• **AIM OF THE TASK**
List every line of the material that contains the string "life", treating uppercase and lowercase as different.
▬▬▬
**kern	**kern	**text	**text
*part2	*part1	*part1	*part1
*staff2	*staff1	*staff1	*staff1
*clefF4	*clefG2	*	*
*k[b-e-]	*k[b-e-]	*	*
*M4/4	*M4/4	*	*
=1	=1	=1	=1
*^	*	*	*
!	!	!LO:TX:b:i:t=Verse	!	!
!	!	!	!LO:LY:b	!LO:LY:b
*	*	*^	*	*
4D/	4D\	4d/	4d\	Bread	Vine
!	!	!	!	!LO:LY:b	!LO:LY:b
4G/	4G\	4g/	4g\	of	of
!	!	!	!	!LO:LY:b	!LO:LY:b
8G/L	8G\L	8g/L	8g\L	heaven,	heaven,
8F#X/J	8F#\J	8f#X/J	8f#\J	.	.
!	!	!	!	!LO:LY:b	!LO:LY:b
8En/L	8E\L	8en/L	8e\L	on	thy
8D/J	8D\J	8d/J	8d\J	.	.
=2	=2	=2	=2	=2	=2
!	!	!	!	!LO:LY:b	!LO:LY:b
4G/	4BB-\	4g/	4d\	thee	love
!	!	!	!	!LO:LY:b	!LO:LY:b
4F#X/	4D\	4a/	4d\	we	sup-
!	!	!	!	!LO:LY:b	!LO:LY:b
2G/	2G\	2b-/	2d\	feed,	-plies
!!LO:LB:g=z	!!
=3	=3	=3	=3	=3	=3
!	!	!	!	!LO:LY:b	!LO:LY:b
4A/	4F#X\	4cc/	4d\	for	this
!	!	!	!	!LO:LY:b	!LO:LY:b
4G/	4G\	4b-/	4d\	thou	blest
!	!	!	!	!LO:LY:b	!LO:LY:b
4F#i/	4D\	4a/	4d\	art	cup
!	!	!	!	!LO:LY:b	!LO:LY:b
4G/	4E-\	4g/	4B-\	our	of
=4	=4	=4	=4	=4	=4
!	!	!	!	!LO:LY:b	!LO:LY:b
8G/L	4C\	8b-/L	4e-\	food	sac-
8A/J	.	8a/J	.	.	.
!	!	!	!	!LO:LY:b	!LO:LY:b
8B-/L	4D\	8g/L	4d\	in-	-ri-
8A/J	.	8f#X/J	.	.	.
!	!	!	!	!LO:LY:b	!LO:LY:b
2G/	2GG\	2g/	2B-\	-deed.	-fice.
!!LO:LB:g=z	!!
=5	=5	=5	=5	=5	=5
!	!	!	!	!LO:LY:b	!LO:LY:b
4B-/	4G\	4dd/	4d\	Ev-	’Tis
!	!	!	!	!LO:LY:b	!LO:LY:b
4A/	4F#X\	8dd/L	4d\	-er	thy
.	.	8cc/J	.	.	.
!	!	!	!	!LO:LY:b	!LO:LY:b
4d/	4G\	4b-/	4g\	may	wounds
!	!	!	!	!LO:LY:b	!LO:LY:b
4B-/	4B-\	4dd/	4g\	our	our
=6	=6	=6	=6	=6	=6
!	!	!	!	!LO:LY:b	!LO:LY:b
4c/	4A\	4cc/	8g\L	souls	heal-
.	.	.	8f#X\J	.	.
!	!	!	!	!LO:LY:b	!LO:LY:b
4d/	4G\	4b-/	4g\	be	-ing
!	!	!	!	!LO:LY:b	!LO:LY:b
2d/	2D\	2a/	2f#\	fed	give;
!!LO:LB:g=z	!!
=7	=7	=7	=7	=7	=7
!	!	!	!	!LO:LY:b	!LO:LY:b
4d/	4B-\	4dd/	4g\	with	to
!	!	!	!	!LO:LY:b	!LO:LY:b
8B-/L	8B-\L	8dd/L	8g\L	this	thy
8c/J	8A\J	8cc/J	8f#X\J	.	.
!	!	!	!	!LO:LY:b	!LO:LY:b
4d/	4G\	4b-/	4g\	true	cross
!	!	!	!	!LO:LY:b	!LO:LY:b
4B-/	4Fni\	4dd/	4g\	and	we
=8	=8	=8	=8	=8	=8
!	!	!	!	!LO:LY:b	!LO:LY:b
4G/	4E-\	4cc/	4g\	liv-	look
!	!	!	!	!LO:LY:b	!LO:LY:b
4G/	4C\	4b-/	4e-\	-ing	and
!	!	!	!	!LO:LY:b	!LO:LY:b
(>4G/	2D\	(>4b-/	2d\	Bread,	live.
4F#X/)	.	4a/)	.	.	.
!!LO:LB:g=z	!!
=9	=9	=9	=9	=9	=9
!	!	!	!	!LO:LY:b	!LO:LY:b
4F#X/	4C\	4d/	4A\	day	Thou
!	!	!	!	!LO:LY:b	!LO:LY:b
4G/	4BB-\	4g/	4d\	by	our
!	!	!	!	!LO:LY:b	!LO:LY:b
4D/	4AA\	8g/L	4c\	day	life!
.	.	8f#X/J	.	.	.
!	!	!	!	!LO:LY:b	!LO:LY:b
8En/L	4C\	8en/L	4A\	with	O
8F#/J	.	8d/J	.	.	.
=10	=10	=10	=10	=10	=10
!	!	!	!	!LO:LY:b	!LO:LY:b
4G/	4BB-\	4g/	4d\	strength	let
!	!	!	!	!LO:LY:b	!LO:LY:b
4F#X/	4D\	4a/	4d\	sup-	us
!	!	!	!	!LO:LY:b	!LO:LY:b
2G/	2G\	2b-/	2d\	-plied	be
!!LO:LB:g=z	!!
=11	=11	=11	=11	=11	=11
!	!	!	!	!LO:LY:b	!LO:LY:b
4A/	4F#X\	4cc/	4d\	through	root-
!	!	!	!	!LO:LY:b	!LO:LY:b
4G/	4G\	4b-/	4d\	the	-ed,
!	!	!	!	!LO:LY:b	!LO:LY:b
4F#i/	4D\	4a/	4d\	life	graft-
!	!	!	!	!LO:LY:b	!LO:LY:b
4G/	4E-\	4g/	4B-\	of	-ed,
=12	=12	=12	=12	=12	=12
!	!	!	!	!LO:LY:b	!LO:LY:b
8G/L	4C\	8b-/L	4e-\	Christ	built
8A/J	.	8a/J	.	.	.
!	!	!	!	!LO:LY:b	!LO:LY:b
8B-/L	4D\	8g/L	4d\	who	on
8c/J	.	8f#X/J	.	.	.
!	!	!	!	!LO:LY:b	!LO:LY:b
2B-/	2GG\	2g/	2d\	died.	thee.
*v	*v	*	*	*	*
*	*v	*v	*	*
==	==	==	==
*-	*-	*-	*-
▬▬▬
• **WRITTEN REPLY**
4D/	4AA\	8g/L	4c\	day	life!
4F#i/	4D\	4a/	4d\	life	graft-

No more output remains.